Latitude and Luke Wright (see former post) are somehow synonymous in my mind. I have never attended such a large gathering of almost exclusively white, middle class folk; this dominant whiteness was the constant butt of jokes in the poetry tent and was, frankly, embarrassing.
The whole event, like Glastonbury, Reading etc. etc, was organised by 'Festival Republic', a richly ironic misnoma if ever there were one. Festival Republic is responsible for the overall 'security' and running of the event. This amounts to a shockingly large number of newly appointed goons running round with walkie-talkie devices and wearing combat uniforms. However, their powers to 'stop and search' seem to be outside the remit of any normal legislation.
As a ticket-holder you have contracted in to the conditions of the festival, which include incidental 'stop and search', long-winded, random searches and removal of all matter that does not comply with festival rules, i.e. everything consumable including bottled water. All has to be bought and consumed on site, it seems. This kind of draconian measure was in evidence everywhere as you queued for twenty minutes to enter the arenas with megaphone-wielding attendants telling you to keep to the right or the left or wherever the hell they wanted you. It struck me and a bunch of lads on one occasion that this whole 'performance' compared strongly with the situation in which folk queued for the showers at Belsen. We had built up a bit of a busk on the topic by the time we were level with the FR guards (did they have ranks or am I imagining it?) and I was plucked out of the crowd for a random search by a female of the species asking: 'Step this way, sir, if you don't mind,' as she tugged at a stray strap on my bag and pulled me across the 4 or 5 deep crowd.
I protested. 'Let go of me. Take your hands off'
'I am not touching you, sir. I am touching your bag.'
By now this 'sir' was being spat through gritted teeth and, indeed, it punctuated all subsequent exchanges between me, the other security guard at a table who searched my bag and yet another kind of plain clothes variety who stepped in from nowhere to see what all the fuss was about. The refrain from all members of the team was along the lines of how they could have me ejected from the festival at any point. Was this what I wanted? they asked. They coaxed me towards the correct response after several failed attempts. I had to say 'please, I would like to stay at the festival' in order to meet with their approval. This too was said through gritted teeth on my part. I felt like saying: 'stuff you and your ****ing festival'.
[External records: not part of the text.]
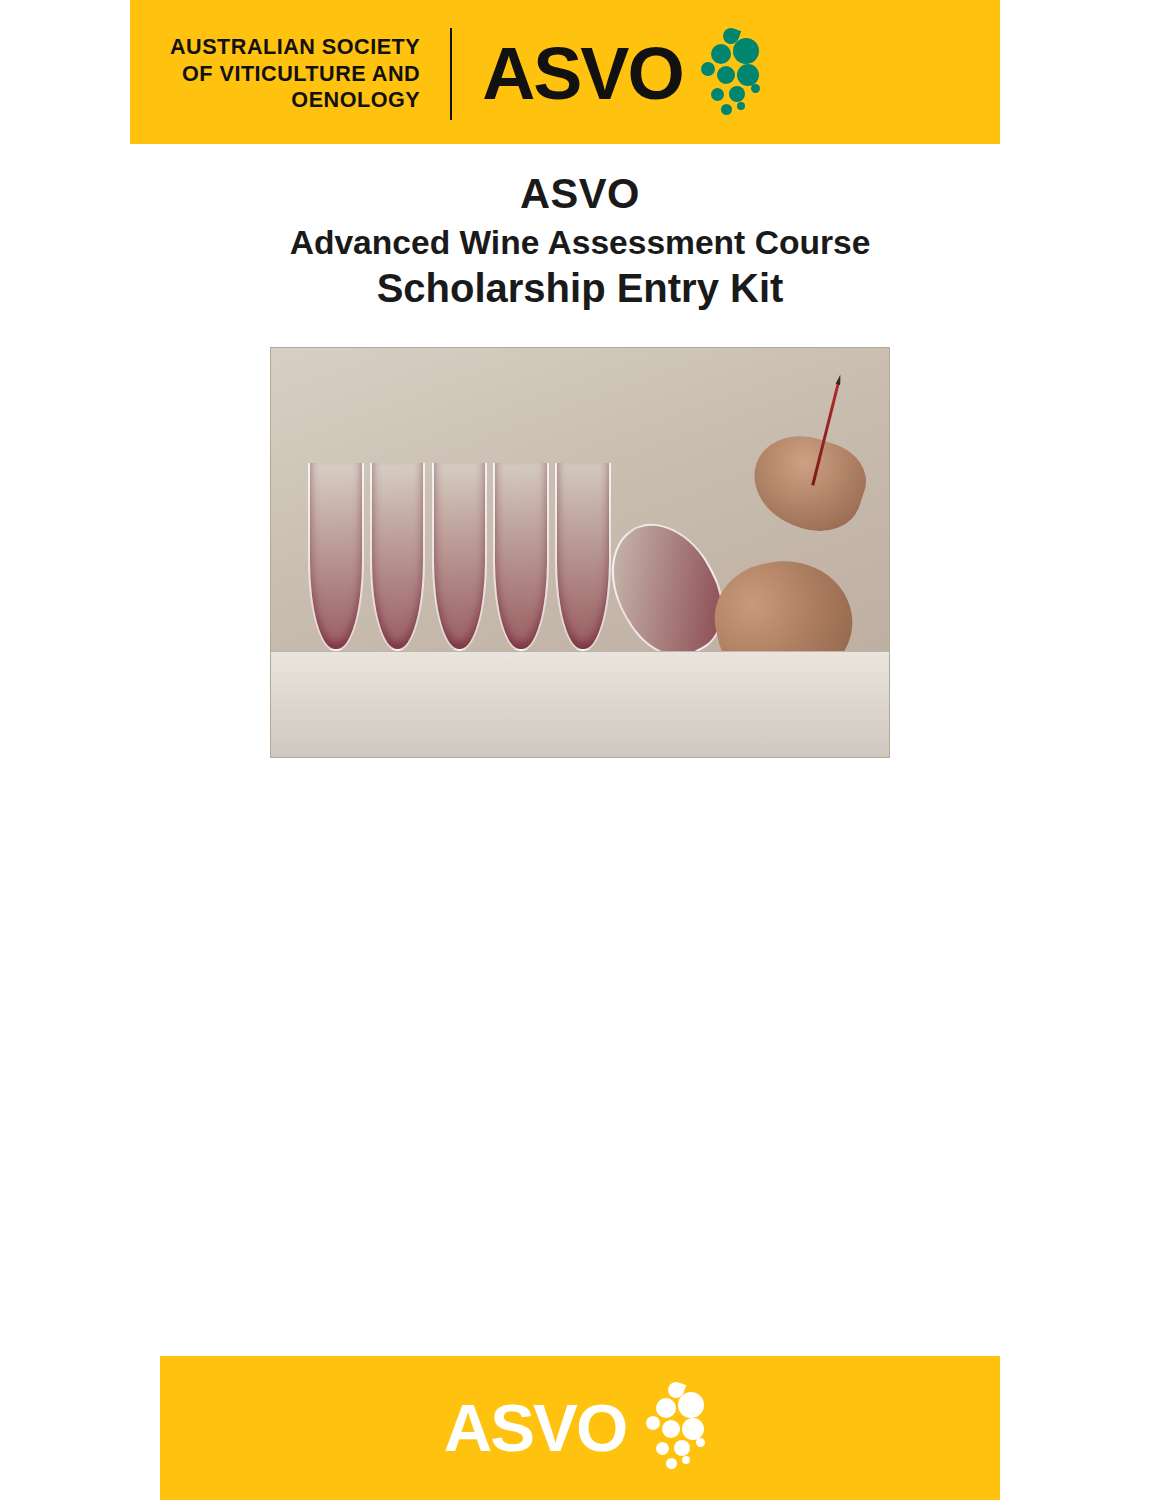Australian Society
of Viticulture and
Oenology
ASVO
ASVO
Advanced Wine Assessment Course
Scholarship Entry Kit
ASVO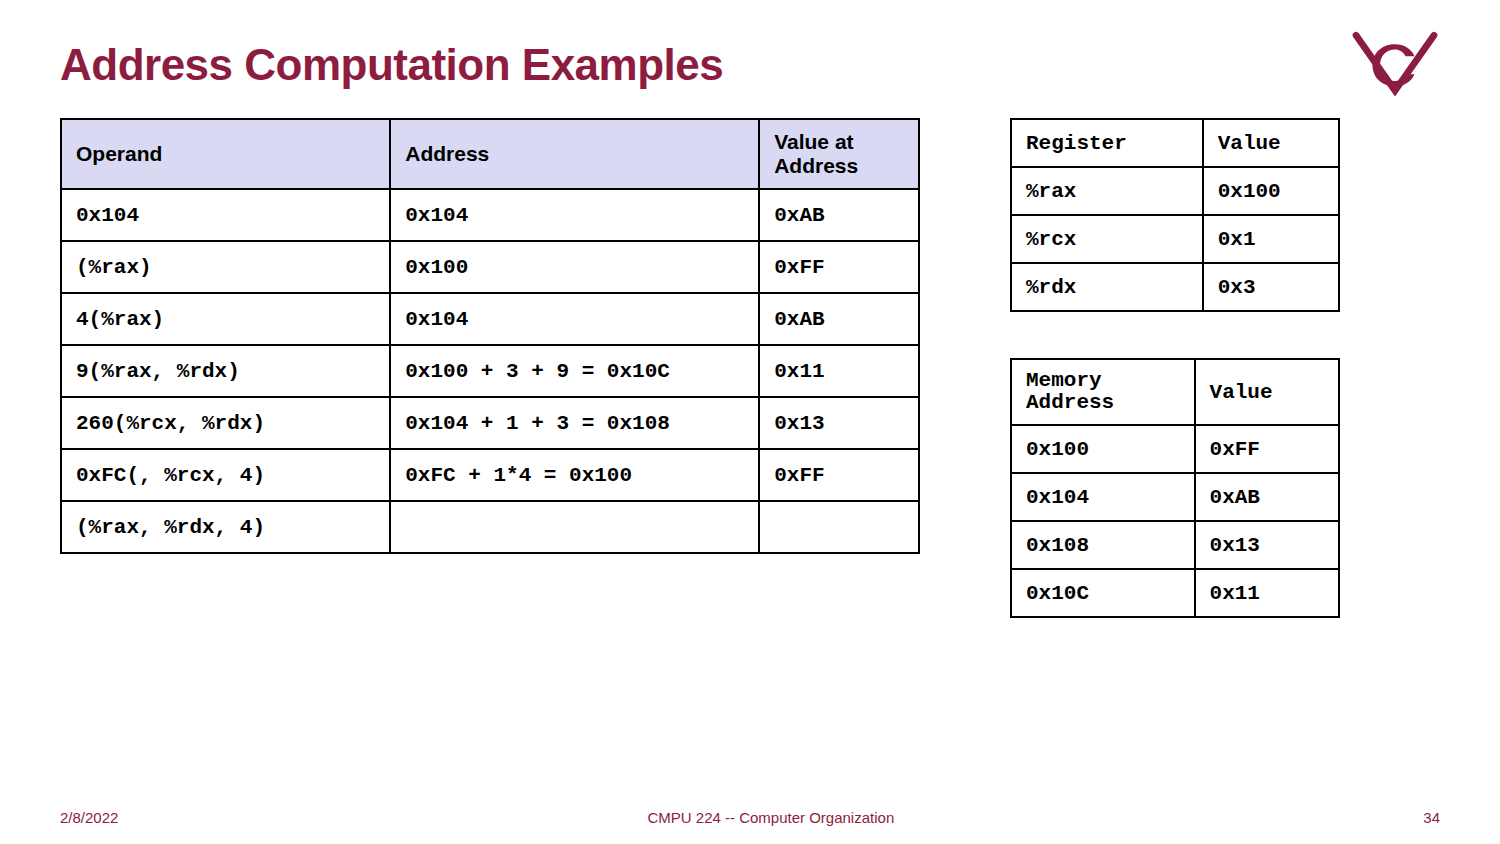Address Computation Examples
| Operand | Address | Value at Address |
| --- | --- | --- |
| 0x104 | 0x104 | 0xAB |
| (%rax) | 0x100 | 0xFF |
| 4(%rax) | 0x104 | 0xAB |
| 9(%rax, %rdx) | 0x100 + 3 + 9 = 0x10C | 0x11 |
| 260(%rcx, %rdx) | 0x104 + 1 + 3 = 0x108 | 0x13 |
| 0xFC(, %rcx, 4) | 0xFC + 1*4 = 0x100 | 0xFF |
| (%rax, %rdx, 4) | | |
| Register | Value |
| --- | --- |
| %rax | 0x100 |
| %rcx | 0x1 |
| %rdx | 0x3 |
| Memory Address | Value |
| --- | --- |
| 0x100 | 0xFF |
| 0x104 | 0xAB |
| 0x108 | 0x13 |
| 0x10C | 0x11 |
2/8/2022 CMPU 224 -- Computer Organization 34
This kind of interaction is worthy of some analysis. It left me reeling with contempt for the organisers, resentment that I should be treated in this way having paid a whacking £160 to be there in the first place, a profound sense of the collaborator's humiliation and hatred for the whole facade of moneyed promenading, everywhere evident.
By the time I got to see the Grace Jones Show, (queen of burlesque?), I had calmed down a bit. I thought she was astonishingly good actually but was amazed that she was cut off during her volumes-speaking personal response to what was, after all, a very muted appeal for an encore. This was something to do with a ‘curfew’?! However it typified the heavy-handed, anti-festival kind of organisation that seemed to be in place generally to manage the event. The audience were baying consumers, and I was among them: but I suppose this kind of multiple choice programme urges a sort of Edinburgh-style culture consumption: the need to rush to the next event on another stage or in another marquee.